(Miriam Alster/Flash90)
Iranian nuclear archives

Iranian president acknowledges stolen archive damaged the Islamic Republic.

By Pesach Benson, United With Israel

On Monday, the final day of Iranian president Hassan Rouhani’s administration, the figurehead Iranian leader acknowledged that Israeli agents smuggled out of the country an entire warehouse of nuclear archives in 2018.

“The secrets that the Zionists came and took from inside [the country], published and showed to [former US president Donald] Trump [led him] to abandon the [nuclear] agreement,” Rouhani told government officials at a meeting which was covered by Fars, Iran’s state-run news agency..

Rouhani claimed he was not confirming the authenticity of the documents.

Rouhani also said Iran is losing the battle of international opinion to Israel.

“Our media could not defeat the conspiracy of the Zionist media,” he said, a day before “Butcher of Tehran” Ebrahim Raisi was inaugurated as the nation’s new president.

Raisi is accused of heinous war crimes, including playing a role in the slaughter of his own people.

In 2018, Mossad operatives broke into a Tehran warehouse and stole approximately 110,000 documents. Rather than make copies, the agents were specifically took the original documents. The half-ton trove was reportedly smuggled back to Israel the same night.

The seized files confirmed Israeli assessments that Iran’s atomic program, Project Amad, was geared towards developing nuclear weapons. Iran continues to maintain that its nuclear program is peaceful, a claim that is widely doubted. Documents shared with the media showed the program was larger and more sophisticated than previously believed.
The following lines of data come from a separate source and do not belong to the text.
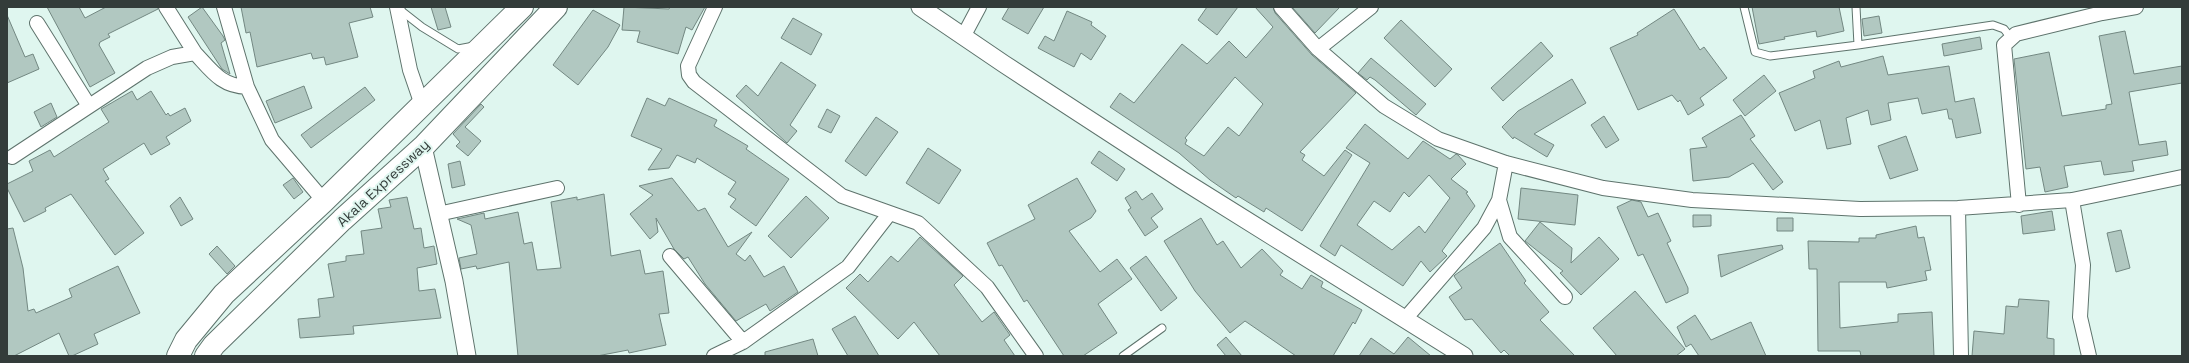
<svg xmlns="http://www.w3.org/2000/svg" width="2189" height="363" viewBox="0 0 2189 363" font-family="'Space Grotesk',sans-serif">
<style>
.building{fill:#b1c8c1;stroke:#738882;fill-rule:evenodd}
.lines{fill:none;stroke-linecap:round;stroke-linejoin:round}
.service-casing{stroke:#5e736c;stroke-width:9}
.minor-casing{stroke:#5e736c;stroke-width:16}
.tertiary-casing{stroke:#5e736c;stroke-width:19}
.primary-casing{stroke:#5e736c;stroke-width:24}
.service{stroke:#fff;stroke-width:7}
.minor{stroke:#fff;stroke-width:14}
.tertiary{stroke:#fff;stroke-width:17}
.primary{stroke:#fff;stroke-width:22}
.labels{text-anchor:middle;stroke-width:4;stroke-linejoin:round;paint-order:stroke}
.street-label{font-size:14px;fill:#333c3a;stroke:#dff6ef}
</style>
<rect width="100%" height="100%" fill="#dff6ef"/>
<path class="building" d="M47,7H79L85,18L106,7H158V9L108,34L110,37L100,42L99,45L115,73L90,87Z
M202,7L223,36L225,40L221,43L230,74L222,69L188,17Z
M241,7H370L373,17L349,23L358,57L326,65L324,57L313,59L311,53L257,67L250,32L246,33Z
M431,7H445L451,27L438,30Z
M624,7L669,9L670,7H705L692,30L686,27L678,54L637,42L640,31L622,30Z
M1009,7H1044L1028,34L1002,19Z
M1207,7H1238L1217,35L1198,20Z
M1255,7H1273L1275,13L1312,55L1356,93L1300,152L1305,155L1302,160L1324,176L1345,150L1352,155L1302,231L1266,208L1264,212L1238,196L1236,198L1210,180L1179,153L1110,107L1120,93L1134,103L1182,44L1207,64L1229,41L1246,58L1273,27ZM1235,77L1263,104L1239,136L1228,127L1204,156L1185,144L1187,140L1185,138Z
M1292,7H1340L1315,33Z
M1752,7H1839L1844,31L1817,37L1816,31L1784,37L1785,39L1759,44Z
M1674,9L1700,50L1704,47L1727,78L1700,98L1704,105L1688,115L1680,100L1678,102L1672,95L1638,110L1610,48L1638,35L1637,33Z
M593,10L620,25L608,47L578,85L553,65Z
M1067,11L1092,22L1091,25L1106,36L1091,60L1081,53L1074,67L1038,48L1045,36L1054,41Z
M7,15L25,57L33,54L39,69L7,83Z
M1879,16L1882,33L1864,36L1862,19Z
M793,18L822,34L811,55L781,38Z
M1401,20L1452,69L1435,87L1384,38Z
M2125,31L2134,74L2182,66V83L2129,92L2139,145L2166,141L2168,155L2132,161L2134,171L2104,175L2101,161L2064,166L2068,187L2045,192L2040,167L2026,169L2014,59L2049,52L2062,116L2106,109V105L2112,104L2099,36Z
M1980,37L1982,49L1944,56L1942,44Z
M1541,42L1553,56L1503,101L1491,88Z
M1883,56L1888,75L1949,66L1955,102L1974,98L1981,133L1956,138L1952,119H1949L1947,109L1922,114L1918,98L1888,103L1891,120L1871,125L1868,110L1846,118L1851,144L1827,149L1820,120L1795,131L1779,93L1815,78L1813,71L1839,61L1841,67Z
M1371,58L1426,104L1416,115L1375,80L1370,77L1367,80L1358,73Z
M781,62L816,85L790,125L797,131L787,143L736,96L746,85L758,96Z
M1764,75L1776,91L1745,116L1733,100Z
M1572,79L1586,103L1534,134L1554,145L1547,157L1514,137L1513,139L1502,127L1518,111Z
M304,86L312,108L275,123L266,101Z
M365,87L375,100L311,148L301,135Z
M132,91L137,100L151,91L166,115L168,113L170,116L185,108L191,121L166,137L170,144L151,155L144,143L103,169L109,179L105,181L144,233L115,255L71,194L45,208L46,211L24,222L7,188V184L33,171L29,161L50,150L54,157L109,122L101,109Z
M647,98L665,106L669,98L717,120L714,126L748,146L746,149L789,179L756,226L730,207L736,199L728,194L736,182L697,158L695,163L677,155L669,168L648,170L662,149L631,136Z
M51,103L57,117L41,127L34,112Z
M481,104L484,107L465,127L481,141L468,156L456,146L460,142L453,134Z
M827,109L840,116L831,133L818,127Z
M1741,115L1755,136L1750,139L1783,182L1773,190L1753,163L1729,177L1693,181L1690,149L1707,147L1702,138Z
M1604,116L1619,140L1606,148L1591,125Z
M876,117L898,132L866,176L845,161Z
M1365,124L1408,159L1423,141L1450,159L1456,154L1458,155L1466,164L1451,179L1468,192L1466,193L1475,206L1442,251L1447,256L1430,272L1421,261L1403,286L1341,245L1335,256L1320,246L1370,163L1346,148ZM1429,175L1450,198L1425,233L1419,226L1392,250L1357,225L1374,201L1390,212L1404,192L1409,197Z
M1906,136L1918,170L1890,179L1878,146Z
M928,148L961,170L939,204L906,183Z
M1099,151L1125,169L1117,181L1091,163Z
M460,161L465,185L452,188L448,164Z
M293,178L303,192L294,199L283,185Z
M672,178L698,211L705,208L728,247L752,232L736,254L745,261L750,255L764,277L784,266L798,292L770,311L766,304L736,321L705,284L688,257L684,259L674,249L656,218L658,232L650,239L630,214L653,195L639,186Z
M1077,178L1096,211L1091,218L1069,231L1100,272L1117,259L1132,279L1098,304L1117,333L1083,356H1064L1027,300L1024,302L1002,265L999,266L987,243L1035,219L1028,205Z
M1521,188L1578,195L1575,225L1518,219Z
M1136,191L1142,200L1152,193L1163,209L1151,218L1158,227L1145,236L1128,210L1131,208L1125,198Z
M604,194L611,256L640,250L645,274L663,271L669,313L659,314L666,345L629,353L628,350L597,356H518L509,262L477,269L476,266L461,269L459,258L477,254L471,225L457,219L484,213L485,219L518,212L524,244L532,242L537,270L561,268L551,202L577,197V200Z
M806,196L829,218L791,258L768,236Z
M180,197L193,219L181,226L170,206Z
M407,197L414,229L421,228L424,248L434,246L437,264L417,268L419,291L435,289L441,318L353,326L354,334L300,338L298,319L320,317L318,299L334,297L328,264L346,261V256L364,254L361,231L382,228L378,209L391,207L389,200Z
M1632,200L1641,202L1648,217L1658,213L1671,241L1667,243L1688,288V293L1666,303L1643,254L1638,256L1617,207Z
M2052,211L2055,230L2023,234L2021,216Z
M1693,215H1711V226L1693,227Z
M1201,218L1217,245L1223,241L1241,268L1262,249L1283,271L1280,275L1302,289L1311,275L1323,282L1321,287L1362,310L1355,324L1353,322L1333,356H1296L1245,321L1230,333L1195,291L1164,241Z
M1777,218H1793V231H1777Z
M1540,222L1572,248L1571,263L1599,237L1619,259L1581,295L1560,273L1563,271L1525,241Z
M1916,226L1918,238L1924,237L1931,270L1925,271L1927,280L1887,288L1886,282H1839L1840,328L1898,322V314L1932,312L1934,356H1861L1860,351H1818L1817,269H1809L1808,241L1859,242V238H1876V235Z
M13,228L23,268L28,311L34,309L36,313L72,297L69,289L118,266L140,313L94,334L98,344L72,356H69L59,333L14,356H7V229Z
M2121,230L2130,268L2116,272L2107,233Z
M920,237L963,276L954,285L982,322L994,312L1010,335L1004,340L1015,356H940L914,322L898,339L846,288L860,274L868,282L891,256L898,262Z
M1500,243L1526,281L1524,283L1549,312L1540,320L1575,356H1510L1504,350L1501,353L1472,319L1465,320L1449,297L1462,288L1454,276L1455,275Z
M1782,245L1783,249L1721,277L1718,255Z
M217,246L235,266L227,274L209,254Z
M1146,256L1177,298L1161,311L1130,268Z
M1635,291L1685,349L1676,356H1617L1593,328Z
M2019,299L2049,301L2047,338L2054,339V356H1972L1974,331L2004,334L2006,306L2018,307Z
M1695,315L1711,340L1751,322L1766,356H1699L1691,344L1686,347L1677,327Z
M855,316L879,356H848L832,329Z
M1226,337L1242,356H1226L1217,345Z
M1408,337L1431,356H1359L1371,338L1394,354Z
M813,339L818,356H765V352Z"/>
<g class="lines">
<g class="service-casing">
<path id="service" d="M1744,7L1755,52L1770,56L1858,45L1993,25L2004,29L2011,38
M1856,7L1858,45
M399,9L422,27L458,49L474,46
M1123,356L1162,328"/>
</g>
<g class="minor-casing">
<path id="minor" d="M166,7L195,53
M224,7L247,87L272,140L324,201
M397,7L410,70L422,105
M715,7L688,66L689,75L694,82L842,196L918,223L987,287L1036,356
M1281,7L1318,49L1384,106L1438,139L1506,163L1603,188L1692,200L1860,209L1958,208L2072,200L2182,177
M37,23L89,106
M963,37L979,7
M1318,49L1371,7
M12,157L147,68L172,57L195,53C212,71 221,86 247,87
M1499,200L1510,237L1565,297
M2072,200L2083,265L2080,317L2089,356
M2019,205L2004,45L2016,34L2102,13L2136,7
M1958,208L1961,356
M438,214L557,188
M670,256L743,342L848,267L889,214
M1405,319L1484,228L1499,200L1506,163
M714,356L743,342"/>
</g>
<g class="tertiary-casing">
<path id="tertiary" d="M920,7L1004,64L1182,180L1464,356
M423,147L454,281L467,356"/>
</g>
<g class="primary-casing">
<path id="primary" d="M178,356L186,340L224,294L324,201L522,7
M206,356L214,345L342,220L423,147L556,7"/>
</g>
<use href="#service" class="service"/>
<use href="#minor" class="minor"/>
<use href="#tertiary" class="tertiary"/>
<use href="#primary" class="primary"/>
</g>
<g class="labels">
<g class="street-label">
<text transform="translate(383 183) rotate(-43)" y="5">Akala Expressway</text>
</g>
</g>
<rect width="2189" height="363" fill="none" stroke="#333c3a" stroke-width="16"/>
</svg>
The archives also identified Project Amad’s key figures, such as Iranian Revolutionary Guards Corps Brig.-Gen. Mohsen Fakhrizadeh, the father of Iran’s nuclear weapons program.

Fakhrizadeh was assassinated in 2020.

According to reports, details from the stolen archives were a critical factor in president Donald Trump’s decision to withdraw the U.S. from the Iranian nuclear agreement in 2018.

Raisi, who was sworn into office on Tuesday morning, is also known as The Butcher of Tehran for overseeing the mass execution of thousands of political prisoners in 1988.